恩師リツチアーズ氏
戸張孤雁トバリコガン(1882-1927) 作者一覧へ
戸張孤雁
『みづゑ』第三十五 P.19-20
明治41年4月3日
前號寄書欄に「われ等の新年會」と題して、日本水彩畫研究所新年會の樣子が木炭の屑と云ふ人に依て紹介されて居たが、其通り實に愉快な、且摸範新年會であつた。余も大下先生の御招待で其末席を汚し、最も熱心な諸君と會する事を得て嬉しかつた、其時大下先生は挿畫に就て何か語れとの御命令であつたが、自分は至て吶辨でもあり尚且つ挿畫の事を將來ペインターとして立つ諸君に語るも多く利する所も無からうと思つて、一言單に他所新年會に先じ禁酒を以てせられた事を諸君及未來美術界の爲めに御喜びする積りであつたが、言葉遂橫道にそれて自分の僅の經驗を語つてしまつた、夫れも言葉足らぬが爲めに海景專門畫家恩師リツチアーズ氏をして兼挿畫家の樣に諸君に誤解さしめて、諸君には勿論師リツチアーズ氏にも申譯ない次第である、此所に謹で罪を謝す、と同時にリ氏の如何に苦學研究したかを述べて諸君の參考に供して見やう、此れに依て諸士が利する事が少く無いと思ふ。リ氏が夜間挿畫を描くと云ふたのは英語のイラストレーシヨンであつて我が國で云ふ挿畫の意よりは廣義で、畫集の如きものと、小説に依てコンポジシヨンを練習して居られたので、書籍の挿畫では無い、氏は「挿畫はペインターの善くするものにあらず」と何日も云ふて居られた其れで僕はリ氏家へ行てからも、前より通學して居たアカデミー及メキアニツクインスチチウト、も等へ通つて挿畫と木炭畫を研究した、其他夏期講習會等へ出席しても同樣でリ氏から挿畫を學んだのでは無い、氏からは風景寫生の順序及コンポジシヨン等の教へを受けたのである、恩師リ氏の爲めに此れ丈けを辨解して置く。

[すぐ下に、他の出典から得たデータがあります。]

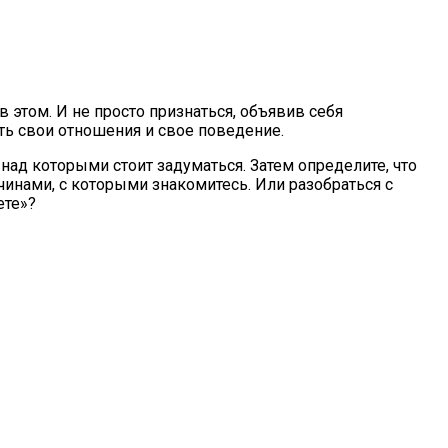
в этом. И не просто признаться, объявив себя
ть свои отношения и свое поведение.
 над которыми стоит задуматься. Затем определите, что
инами, с которыми знакомитесь. Или разобраться с
ете»?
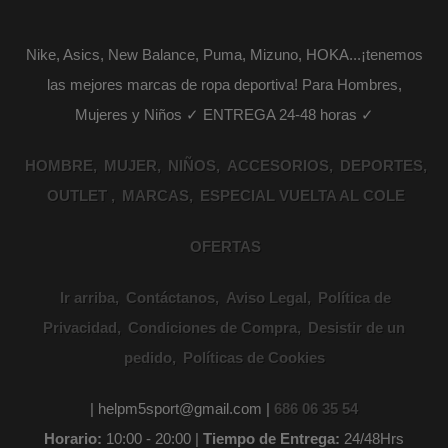
Nike, Asics, New Balance, Puma, Mizuno, HOKA...¡tenemos
las mejores marcas de ropa deportiva! Para Hombres,
Mujeres y Niños ✓ ENTREGA 24-48 horas ✓
HOMBRE
MUJER
NIÑOS
ACCESORIOS
DEPORTES
OUTLET
MARCAS
ESPECIAL VUELTA AL COLE
OFERTAS
Ir arriba
Contáctanos
Aviso Legal
Política de
Privacidad
Condiciones de Compra
Desistir de un
pedido
Políticas de Cookies
| helpm5sport@gmail.com |
686 06 35 54
Horario:
10:00 - 20:00 |
Tiempo de Entrega:
24/48Hrs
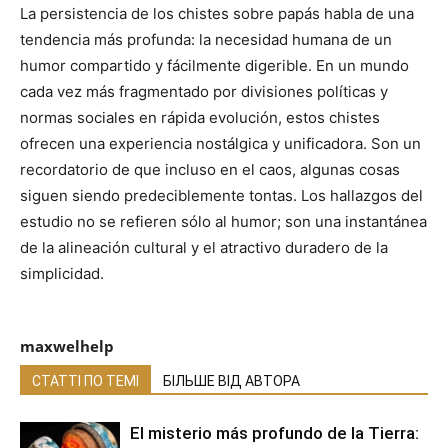
La persistencia de los chistes sobre papás habla de una
tendencia más profunda: la necesidad humana de un
humor compartido y fácilmente digerible. En un mundo
cada vez más fragmentado por divisiones políticas y
normas sociales en rápida evolución, estos chistes
ofrecen una experiencia nostálgica y unificadora. Son un
recordatorio de que incluso en el caos, algunas cosas
siguen siendo predeciblemente tontas. Los hallazgos del
estudio no se refieren sólo al humor; son una instantánea
de la alineación cultural y el atractivo duradero de la
simplicidad.
maxwelhelp
СТАТТІ ПО ТЕМІ
БІЛЬШЕ ВІД АВТОРА
El misterio más profundo de la Tierra:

リ氏はフイラデルフイアーで生れた人で家も餘り有福で無かつたから美術學校へ通ふ事も出來ず、青年の頃迄は野生の草花樹枝を寫生して練習し、後には苦學してぺンシルバニアアカデミーに入校し又獨逸シユニツクへ留學したのである、此の間の苦學は一通りで無かつたとは、氏の友の話しである、紐育レノツクス圖書館にある氏の傑作森の畫は氏の二十才の頃英國ローヤルアカデミーへ出品し其時賣れた畫で、此れが氏のそもそも展覽會へ出品した最初の畫である、此の頃は未た海景畫家では無くつて風景畫家であつた、壯年の頃から專心一意海景を研究し遂に海景畫の大家となり、アカデミーの名譽會員にまで推選され、金銀銅牌を得る事は無數である、氏は常に恁な事を曰はれて居た、風景を畫く人は天文學に通じ、植物を畫く者は植物學、人物を畫く者は解剖、哲學者と成る程に熟練せねばならぬと、氏はハーヴアド大學農學博士某氏(今名を失念した)の相談相手であつた、尚氏の子息ハーヴアート、リツチァーズ氏は米國に於ける有名な農學博士で現にコロンビア大學に教鞭を採つて居る、氏は又我が帝國大學の名譽會員である、氏の今日に至りしは一つに父リ氏の感化及教訓であると云ふて居る。
畫家リ氏は余が歸國の際再會の日を待つと云はれしが、余未た發せざるに噫々恩師は七十有餘才を以て遂に天國の人となつてしまつた、同時に僕が再渡米のたのしみは消失せて、此れを記す時だも慈愛深き師の面影の偲ばれて轉た落涙に咽ぶのである。尚ほ北齋翁を酒家のやうに書いてあつたが、翁は元來甘黨であるから序に訂正して置く。